Here in Britain, because so many parents refuse, either out of obstinacy or ignorance or fear, to allow their children to be immunised, we still have a hundred thousand cases of measles every year. Out of those, more than 10,000 will suffer side effects of one kind or another. At least 10,000 will develop ear or chest infections. About 20 will die.

Anti-vaxxers today cite the "hazards" of vaccines as reason to avoid having their children immunized, but today, just as back in 1988, vaccines carry almost no risk. Dahl writes:

So what about the risks that your children will run from being immunised?

They are almost non-existent. Listen to this. In a district of around 300,000 people, there will be only one child every 250 years who will develop serious side effects from measles immunisation! That is about a million to one chance. I should think there would be more chance of your child choking to death on a chocolate bar than of becoming seriously ill from a measles immunisation.

So what on earth are you worrying about?
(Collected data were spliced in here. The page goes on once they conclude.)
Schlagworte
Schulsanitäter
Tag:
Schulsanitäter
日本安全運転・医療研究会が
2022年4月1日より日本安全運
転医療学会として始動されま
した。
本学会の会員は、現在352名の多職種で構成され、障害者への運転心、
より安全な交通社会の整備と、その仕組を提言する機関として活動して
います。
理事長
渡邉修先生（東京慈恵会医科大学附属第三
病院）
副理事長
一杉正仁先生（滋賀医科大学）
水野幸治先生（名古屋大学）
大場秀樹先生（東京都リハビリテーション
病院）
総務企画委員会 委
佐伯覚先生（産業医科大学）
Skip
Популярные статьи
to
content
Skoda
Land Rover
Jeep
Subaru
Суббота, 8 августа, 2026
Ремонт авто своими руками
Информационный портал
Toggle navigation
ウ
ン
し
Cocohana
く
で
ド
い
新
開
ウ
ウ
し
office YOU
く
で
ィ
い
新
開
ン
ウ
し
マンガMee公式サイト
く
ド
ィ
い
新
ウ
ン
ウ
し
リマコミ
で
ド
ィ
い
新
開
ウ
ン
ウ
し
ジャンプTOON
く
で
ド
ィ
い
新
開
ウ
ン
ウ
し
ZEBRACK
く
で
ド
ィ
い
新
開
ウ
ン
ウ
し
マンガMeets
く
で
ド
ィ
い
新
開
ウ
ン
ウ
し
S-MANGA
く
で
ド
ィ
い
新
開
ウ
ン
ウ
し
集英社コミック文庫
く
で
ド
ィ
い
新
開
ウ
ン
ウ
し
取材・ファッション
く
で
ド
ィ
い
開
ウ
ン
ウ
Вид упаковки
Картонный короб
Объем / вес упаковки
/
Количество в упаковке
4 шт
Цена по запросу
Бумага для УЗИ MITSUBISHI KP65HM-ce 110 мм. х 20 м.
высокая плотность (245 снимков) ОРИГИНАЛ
It really is almost a crime to allow your child to go unimmunised.

His words still ring true today. More than 100 cases of the measles have been confirmed in an ongoing outbreak of the highly contagious virus, with many believing the large and vocal anti-vaxxer (people who refuse to vaccinate their children) movement is to blame. At least 58 of those cases began in Disneyland in Dec. 2014, where large numbers of unvaccinated people made it easy for the virus to spread. Unvaccinated people are now being encouraged to avoid Disneyland parks altogether, lest the virus continues to spread. Last year alone the U.S. saw 644 confirmed cases of the measles, more than triple the number of cases in 2013.

The power of the Internet gives us unlimited resources to educate ourselves, as well as entertain. The fact that a nearly 30-year-old letter by Dahl about measles and vaccinations has once again rose to prominence is proof. The Internet gives us all the ability to listen to the voices of the past in a way that was never possible before, all with the click of a mouse. We would do well to listen to what they have to say.